[Task to complete]: Lines below that include the word "github" should each be copied.

[Records supplied]:
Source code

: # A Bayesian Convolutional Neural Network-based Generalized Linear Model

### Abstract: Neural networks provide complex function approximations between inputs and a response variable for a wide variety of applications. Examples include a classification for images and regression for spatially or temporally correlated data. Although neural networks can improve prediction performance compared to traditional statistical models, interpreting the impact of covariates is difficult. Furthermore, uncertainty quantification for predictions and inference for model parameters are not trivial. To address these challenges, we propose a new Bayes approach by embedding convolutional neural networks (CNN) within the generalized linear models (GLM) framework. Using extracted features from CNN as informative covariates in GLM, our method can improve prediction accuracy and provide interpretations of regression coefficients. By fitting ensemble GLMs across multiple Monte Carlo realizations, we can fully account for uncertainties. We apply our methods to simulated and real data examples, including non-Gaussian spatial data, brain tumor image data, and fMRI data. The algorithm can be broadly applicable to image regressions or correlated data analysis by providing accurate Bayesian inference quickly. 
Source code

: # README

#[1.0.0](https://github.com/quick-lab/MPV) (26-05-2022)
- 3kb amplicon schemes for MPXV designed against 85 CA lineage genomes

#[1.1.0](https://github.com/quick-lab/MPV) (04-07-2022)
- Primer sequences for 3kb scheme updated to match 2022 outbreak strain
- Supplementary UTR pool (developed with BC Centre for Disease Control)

[Your response]:
#[1.0.0](https://github.com/quick-lab/MPV) (26-05-2022)
#[1.1.0](https://github.com/quick-lab/MPV) (04-07-2022)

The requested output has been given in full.